[Excerpt provided]

I wish you luck in your journey. This site will keep you company!!
Best wishes 
Poppy x


----------



## matti

Hi Poppy

Thanks for your reply, its made me feel a bit better about myself.  I had started to feel a bit "freakish" recently.
I must admit acupuncture has crossed my mind but I'm not sure if I want to go down another long long road.
I think you're very brave making the donor decision.  I wish you lots of luck.
matti x


----------



## Kamac80

Hi *Matti* and welcome to the site 

Sorry to hear of the problems you have been having make a baby but you have come to a fantastic site full of advice and support.

I will leave you a couple of links to try out.

TTC over 40's board..................http://www.fertilityfriends.co.uk/forum/index.php?board=163.0

Starting out and diagnosis board...............http://www.fertilityfriends.co.uk/forum/index.php?board=110.0

IVF board................http://www.fertilityfriends.co.uk/forum/index.php?board=3.0

Girl and boy thread (fun area).........http://www.fertilityfriends.co.uk/forum/index.php?board=1.0

We also have a great chatroom (check the index for themed chats). It is often good to talk to people who understand what you are going through. Every Friday Night at varied times is NEWBIE NIGHT Miss TC, Dizzi squirrel or I will be in there to help you use the chatroom, answer any questions, etc. If you can't make it on Friday night, just send one of us a personal message and we will meet you in there at a prearranged time for a short "one2one" session to show you the ropes.

[/Excerpt provided]
[Information supplied]

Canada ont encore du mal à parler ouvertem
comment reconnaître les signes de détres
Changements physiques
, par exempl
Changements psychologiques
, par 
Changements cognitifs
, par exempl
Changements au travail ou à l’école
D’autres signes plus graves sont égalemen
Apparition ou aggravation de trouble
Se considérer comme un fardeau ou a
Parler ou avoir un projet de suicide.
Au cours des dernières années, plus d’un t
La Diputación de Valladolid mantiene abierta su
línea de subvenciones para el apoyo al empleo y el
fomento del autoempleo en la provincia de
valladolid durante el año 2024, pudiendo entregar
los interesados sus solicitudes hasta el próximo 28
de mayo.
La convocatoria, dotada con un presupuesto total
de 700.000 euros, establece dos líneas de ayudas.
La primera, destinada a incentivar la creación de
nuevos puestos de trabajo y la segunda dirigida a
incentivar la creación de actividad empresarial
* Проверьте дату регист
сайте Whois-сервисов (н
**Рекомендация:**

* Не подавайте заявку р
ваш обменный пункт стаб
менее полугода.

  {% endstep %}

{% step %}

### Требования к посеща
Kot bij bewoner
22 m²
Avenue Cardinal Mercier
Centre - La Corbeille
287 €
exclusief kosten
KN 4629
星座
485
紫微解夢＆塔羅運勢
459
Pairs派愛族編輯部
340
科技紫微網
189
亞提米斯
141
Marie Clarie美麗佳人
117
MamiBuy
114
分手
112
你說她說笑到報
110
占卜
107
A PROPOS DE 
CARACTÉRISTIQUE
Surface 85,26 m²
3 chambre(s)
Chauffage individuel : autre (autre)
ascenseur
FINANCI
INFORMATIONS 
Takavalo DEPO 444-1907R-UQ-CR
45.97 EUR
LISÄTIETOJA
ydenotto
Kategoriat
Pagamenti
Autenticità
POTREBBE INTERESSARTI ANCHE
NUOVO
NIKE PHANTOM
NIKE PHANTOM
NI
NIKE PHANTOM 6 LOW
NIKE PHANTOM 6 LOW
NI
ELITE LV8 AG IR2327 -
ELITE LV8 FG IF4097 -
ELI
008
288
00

[/Information supplied]

**Your tasks:**
a – In the fertility forum thread, when is Newbie Night held in the chatroom?
b – Continue the fertility forum thread from its last sentence.

**List of answers:**
a – Every Friday night, at varied times.

b –
For more info on Newbie Night follow the link...http://www.fertilityfriends.co.uk/forum/index.php?topic=85409.0

Good luck with everything

Kate xx​


----------



## ♥ cat ♥

hello and welcome to fertility friends 

take care xxx


----------



## emsy25

Hi Matti,

Just wanted to say hello and welcome.

Emma
x x x x


----------



## Caz

Hi matti, welcome to Fertility Friends. 

Sorry to hear of the problems you are having conceiving. There are a few complimentary things you might like to try to help your FSH leveles (reflexology, acupuncture and wheatgrass have all been advocated in the past).

Here's a link to the comlimentary therapies board:

*Complimentary Therapies ~ *  CLICK HERE 

Here's a link to the Slwo responders / High FSH thread where you might find some advice and support: http://www.fertilityfriends.co.uk/forum/index.php?topic=99341.0

Do also check out those excellent links Kate has left for you.

C~x


----------



## dcon_blue

Hi Matti

Really sorry to hear about your problems TTC and the horrible heartache thats comes with it. I just wanted to say hello and point you to my FSH story which you see here ... http://www.fertilityfriends.co.uk/forum/index.php?topic=23758.msg1367542#msg1367542

As you can see, I'm in a similar situation and have written to several clinics to get their opinons on treating me in my hopeless state. One doctor (at Reprofit) told me that there is some hope if your FSH level is under 40 albeit very low and I am naively taking this as a sign to try at least once with my own eggs.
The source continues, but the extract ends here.